La cosa che maggiormente mi ha infastidito sono state le ingerenze esterne. Io rispondo del mio lavoro, ma se un calciatore senza dirmi nulla, va da qualcuno che usa metodi obsoleti che non concorda con noi, non è responsabilità del mio staff ciò che accade. Chevanton ad esempio veniva da me anche prima e spero venga anche dopo, su di lui con Giovanni De Luca abbiamo fatto i miracoli, lo abbiamo recuperato a tempo di record, a Novembre lui stava benissimo. I successivi problemi muscolari esulano dell’infortunio al tendine d’Achille. Qualcun altro invece senza dirmi nulla si è rivolto altrove. Quando ho deciso di dire basta l’ho fatto anche perché mi volevano imporre uno staff non mio, io non posso lavorare con persone che non conosco, non potevo privarmi dei miei collaboratori, De Luca in primis».
Sorride quando dice di non avere più la maglia giallorossa ma che i suoi globuli rimangono sempre giallorossi, e in tono un po’ dolce amaro continua: «Non andrò più allo stadio a vedere una partita del Lecce. Dopo 36 anni in panchina, in campo, non posso sedermi su una poltrona, soffrirei. In questi anni non mi sono godute mai le ferie con la mia famiglia perché partivo in ritiro; ieri invece sono andato con mia figlia a comprare due materassini, ci godremo il mare e il sole».

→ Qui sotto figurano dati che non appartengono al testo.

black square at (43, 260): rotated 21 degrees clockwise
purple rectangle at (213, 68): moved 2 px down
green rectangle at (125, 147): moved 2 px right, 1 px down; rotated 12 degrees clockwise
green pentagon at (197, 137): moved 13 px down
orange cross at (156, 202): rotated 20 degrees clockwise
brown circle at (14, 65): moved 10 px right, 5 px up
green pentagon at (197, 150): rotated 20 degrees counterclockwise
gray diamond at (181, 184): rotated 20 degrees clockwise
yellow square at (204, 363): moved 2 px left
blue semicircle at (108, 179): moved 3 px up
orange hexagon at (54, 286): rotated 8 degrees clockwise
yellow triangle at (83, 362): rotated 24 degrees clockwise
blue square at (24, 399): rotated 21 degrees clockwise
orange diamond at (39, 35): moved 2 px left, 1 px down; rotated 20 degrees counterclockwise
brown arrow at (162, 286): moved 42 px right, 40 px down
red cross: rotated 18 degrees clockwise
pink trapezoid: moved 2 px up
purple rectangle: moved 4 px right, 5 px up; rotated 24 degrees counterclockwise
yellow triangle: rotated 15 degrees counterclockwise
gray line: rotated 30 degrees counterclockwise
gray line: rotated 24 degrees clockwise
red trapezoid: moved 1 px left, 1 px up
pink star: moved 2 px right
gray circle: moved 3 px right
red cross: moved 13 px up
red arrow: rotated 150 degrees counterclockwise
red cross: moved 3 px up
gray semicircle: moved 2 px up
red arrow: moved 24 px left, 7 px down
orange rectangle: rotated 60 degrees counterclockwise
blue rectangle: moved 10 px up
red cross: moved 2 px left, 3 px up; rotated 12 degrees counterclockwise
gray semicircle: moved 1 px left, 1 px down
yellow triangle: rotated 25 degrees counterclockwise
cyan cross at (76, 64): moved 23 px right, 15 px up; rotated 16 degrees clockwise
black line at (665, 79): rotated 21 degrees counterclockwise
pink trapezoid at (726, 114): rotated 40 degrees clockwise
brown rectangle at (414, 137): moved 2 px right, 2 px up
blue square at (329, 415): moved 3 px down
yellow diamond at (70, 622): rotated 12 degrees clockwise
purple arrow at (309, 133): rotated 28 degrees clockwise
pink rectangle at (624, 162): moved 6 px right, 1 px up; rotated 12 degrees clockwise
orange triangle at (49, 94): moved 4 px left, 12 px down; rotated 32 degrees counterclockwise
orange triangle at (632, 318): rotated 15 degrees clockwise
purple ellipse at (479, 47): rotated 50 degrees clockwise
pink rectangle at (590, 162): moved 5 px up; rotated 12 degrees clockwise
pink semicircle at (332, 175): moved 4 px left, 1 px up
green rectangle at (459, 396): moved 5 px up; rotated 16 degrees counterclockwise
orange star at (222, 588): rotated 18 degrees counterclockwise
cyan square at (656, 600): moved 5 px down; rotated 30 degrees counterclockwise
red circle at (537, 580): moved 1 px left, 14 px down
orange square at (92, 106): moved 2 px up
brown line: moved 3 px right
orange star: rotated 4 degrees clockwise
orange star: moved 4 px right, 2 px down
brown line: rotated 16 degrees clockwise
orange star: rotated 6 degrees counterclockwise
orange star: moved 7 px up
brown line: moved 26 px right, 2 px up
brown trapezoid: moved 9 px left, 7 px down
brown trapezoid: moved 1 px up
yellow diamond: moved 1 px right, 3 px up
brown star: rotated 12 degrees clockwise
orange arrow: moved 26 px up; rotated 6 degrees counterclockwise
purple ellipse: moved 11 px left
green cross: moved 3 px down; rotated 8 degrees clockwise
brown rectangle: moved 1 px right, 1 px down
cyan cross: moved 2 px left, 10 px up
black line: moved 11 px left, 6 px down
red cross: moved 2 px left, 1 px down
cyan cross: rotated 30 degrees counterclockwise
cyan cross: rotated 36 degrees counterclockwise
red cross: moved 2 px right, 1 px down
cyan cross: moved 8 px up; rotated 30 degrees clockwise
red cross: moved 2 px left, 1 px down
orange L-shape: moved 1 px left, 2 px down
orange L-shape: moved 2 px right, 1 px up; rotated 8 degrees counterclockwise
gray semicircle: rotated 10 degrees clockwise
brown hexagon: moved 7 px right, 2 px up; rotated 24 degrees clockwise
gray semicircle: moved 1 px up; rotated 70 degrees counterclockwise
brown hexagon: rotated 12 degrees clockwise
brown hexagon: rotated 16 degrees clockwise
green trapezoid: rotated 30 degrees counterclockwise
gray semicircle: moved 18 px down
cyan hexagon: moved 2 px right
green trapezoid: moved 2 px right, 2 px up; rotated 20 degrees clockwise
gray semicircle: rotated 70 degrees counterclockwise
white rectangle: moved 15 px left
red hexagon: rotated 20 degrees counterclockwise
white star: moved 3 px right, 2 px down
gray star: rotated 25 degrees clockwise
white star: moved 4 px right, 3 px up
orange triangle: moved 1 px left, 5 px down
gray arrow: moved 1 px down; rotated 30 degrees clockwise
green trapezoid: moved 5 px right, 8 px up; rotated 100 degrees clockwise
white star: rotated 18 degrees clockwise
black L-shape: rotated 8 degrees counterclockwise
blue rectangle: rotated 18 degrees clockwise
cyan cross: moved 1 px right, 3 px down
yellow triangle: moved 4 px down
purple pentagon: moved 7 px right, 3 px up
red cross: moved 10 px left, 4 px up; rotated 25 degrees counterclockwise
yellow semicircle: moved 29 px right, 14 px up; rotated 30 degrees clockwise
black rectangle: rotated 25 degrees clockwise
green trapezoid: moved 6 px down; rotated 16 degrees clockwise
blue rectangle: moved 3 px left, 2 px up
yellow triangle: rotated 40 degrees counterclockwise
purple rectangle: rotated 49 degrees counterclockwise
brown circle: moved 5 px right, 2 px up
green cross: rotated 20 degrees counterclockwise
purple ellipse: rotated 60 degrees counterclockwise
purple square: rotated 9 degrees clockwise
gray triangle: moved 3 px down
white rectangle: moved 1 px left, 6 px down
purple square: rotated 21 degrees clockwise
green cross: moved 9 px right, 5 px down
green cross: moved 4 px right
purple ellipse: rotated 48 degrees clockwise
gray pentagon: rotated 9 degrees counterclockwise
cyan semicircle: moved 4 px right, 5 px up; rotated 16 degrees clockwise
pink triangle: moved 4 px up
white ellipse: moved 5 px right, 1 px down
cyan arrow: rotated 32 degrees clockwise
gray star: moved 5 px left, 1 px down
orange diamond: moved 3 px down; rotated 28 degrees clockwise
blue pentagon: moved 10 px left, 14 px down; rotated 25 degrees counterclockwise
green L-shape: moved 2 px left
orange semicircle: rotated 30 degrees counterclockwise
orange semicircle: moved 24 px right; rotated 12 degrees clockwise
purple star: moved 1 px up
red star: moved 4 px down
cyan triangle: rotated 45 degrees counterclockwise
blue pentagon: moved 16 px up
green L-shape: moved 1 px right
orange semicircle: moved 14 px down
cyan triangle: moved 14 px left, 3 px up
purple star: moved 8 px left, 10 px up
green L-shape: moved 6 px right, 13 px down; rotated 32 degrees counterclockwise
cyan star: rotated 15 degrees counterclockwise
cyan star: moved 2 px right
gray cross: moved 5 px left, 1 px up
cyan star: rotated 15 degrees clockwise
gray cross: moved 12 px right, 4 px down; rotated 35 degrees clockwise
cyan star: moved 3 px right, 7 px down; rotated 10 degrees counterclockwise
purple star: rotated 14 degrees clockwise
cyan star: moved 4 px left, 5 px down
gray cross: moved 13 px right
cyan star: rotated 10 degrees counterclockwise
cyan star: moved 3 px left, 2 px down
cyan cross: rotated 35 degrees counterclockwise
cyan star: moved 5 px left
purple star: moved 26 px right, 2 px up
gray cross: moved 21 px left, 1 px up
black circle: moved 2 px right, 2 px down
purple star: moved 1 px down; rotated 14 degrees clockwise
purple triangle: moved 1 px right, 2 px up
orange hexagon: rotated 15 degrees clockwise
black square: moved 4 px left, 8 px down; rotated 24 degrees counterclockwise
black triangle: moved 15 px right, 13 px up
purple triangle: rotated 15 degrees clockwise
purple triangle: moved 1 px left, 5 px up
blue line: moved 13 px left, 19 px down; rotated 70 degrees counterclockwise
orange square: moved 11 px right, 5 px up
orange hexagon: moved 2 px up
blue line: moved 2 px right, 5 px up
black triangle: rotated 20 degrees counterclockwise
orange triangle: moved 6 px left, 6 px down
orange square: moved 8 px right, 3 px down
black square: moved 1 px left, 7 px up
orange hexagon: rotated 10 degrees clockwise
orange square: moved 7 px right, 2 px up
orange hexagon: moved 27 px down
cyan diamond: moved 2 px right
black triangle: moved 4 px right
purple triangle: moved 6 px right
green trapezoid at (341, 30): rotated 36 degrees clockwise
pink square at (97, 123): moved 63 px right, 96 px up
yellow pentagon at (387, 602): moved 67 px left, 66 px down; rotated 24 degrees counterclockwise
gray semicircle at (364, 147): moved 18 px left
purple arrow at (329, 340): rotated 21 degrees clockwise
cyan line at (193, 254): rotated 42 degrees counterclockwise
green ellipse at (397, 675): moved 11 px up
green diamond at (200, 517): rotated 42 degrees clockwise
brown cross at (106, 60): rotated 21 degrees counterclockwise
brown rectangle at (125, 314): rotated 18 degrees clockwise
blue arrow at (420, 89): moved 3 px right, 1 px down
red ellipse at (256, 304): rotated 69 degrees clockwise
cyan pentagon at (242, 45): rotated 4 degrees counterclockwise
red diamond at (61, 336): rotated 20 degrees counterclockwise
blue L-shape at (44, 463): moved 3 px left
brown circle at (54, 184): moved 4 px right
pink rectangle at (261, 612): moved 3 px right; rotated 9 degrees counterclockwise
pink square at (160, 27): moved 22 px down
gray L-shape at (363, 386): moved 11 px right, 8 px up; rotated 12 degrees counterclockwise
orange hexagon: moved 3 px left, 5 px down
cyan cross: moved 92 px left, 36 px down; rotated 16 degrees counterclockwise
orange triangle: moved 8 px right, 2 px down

Racconta di aver ricevuto la chiamata di Fabrizio Miccoli nei giorni scorsi che gli diceva in via confidenziale di aver scelto il Lecce, che arrivava mentre lui se ne andava. «Ho risposto a Fabrizio che lo aspetto sempre qui, per qualsiasi problema, gli faccio un in bocca al lupo sincero, con lui il Lecce farà il salto di qualità. Il mio in bocca al lupo va anche a Checco Moriero, l’ho avuto come calciatore e ora me lo stavo ritrovando come allenatore, mi fa piacere per lui, e come mi mandava tanti giocatori quando stava a Crotone, gli ho detto che resto a disposizione per qualsiasi cosa».
Ha chiuso così con il saluto a Miccoli e con un esplicito: «Mi mancherà l’odore dello spogliatoio, mi sono sempre definito un medico da campo, ma ora basta così».
È il sorriso di un amico quello di Peppino Palaia, che lascia il Lecce, nell’estate 2013, ma come scrisse Franco Califano: “Non escludo il ritorno”.